= Graham Nickson =

British painter (1946–2025)

Graham Nickson (30 August 1946 – 28 January 2025) was a British artist known for large-scale figurative paintings and drawings.

== Life and career ==
Nickson was born in Knowle Green, England on 30 August 1946. He studied at the Camberwell School of Art and the Royal College of Art, London.

He lived in New York City from 1976, and was the Dean of the New York Studio School from 1988 to 2024, and Dean Emeritus from 2024. He was a renowned artist and teacher developing the "Drawing Marathon," a two-week program of intensive study. Nickson worked in oils, acrylics, charcoal, and watercolor.

Nickson died in New York City on 28 January 2025, at the age of 78.

== Work and exhibitions ==
Nickson was known for his large acrylic and oil paintings of bathers on beaches and for his watercolor sunrises and sunsets.

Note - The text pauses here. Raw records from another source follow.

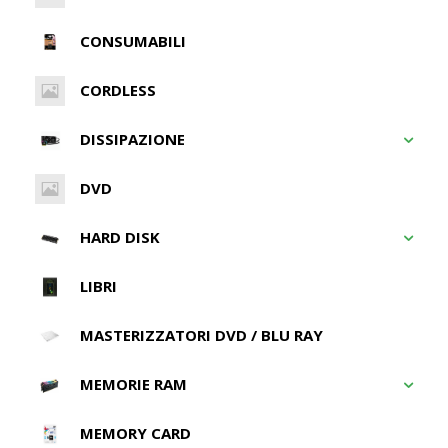
CONSUMABILI
CORDLESS
DISSIPAZIONE
DVD
HARD DISK
LIBRI
MASTERIZZATORI DVD / BLU RAY
MEMORIE RAM
MEMORY CARD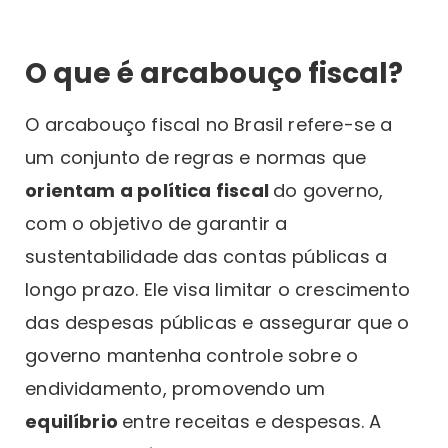
O que é arcabouço fiscal?
O arcabouço fiscal no Brasil refere-se a
um conjunto de regras e normas que
orientam a política fiscal
do governo,
com o objetivo de garantir a
sustentabilidade das contas públicas a
longo prazo. Ele visa limitar o crescimento
das despesas públicas e assegurar que o
governo mantenha controle sobre o
endividamento, promovendo um
equilíbrio
entre receitas e despesas. A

He was represented by Betty Cuningham Gallery, New York; with his most recent show having been in 2022. In 2019, he had an exhibition at the same gallery featuring frontal portraits in oil, "Eye Level".

== Awards ==
Nickson was the recipient of the Prix de Rome in 1972 and the Harkness Fellowship at Yale University in 1976. In 1989 he was awarded a Guggenheim Fellowship. He received the Howard Foundation Fellowship from Brown University in 1980 and the Ingram Merrill Fellowship in 1993.

== Collections ==
Nickson has works in the collections of the Metropolitan Museum of Art, New York, the National Gallery, Washington, DC, the Museum of Modern Art, New York, the Yale University Art Gallery, New Haven, Connecticut, and the Morgan Library and Museum, New York, among others.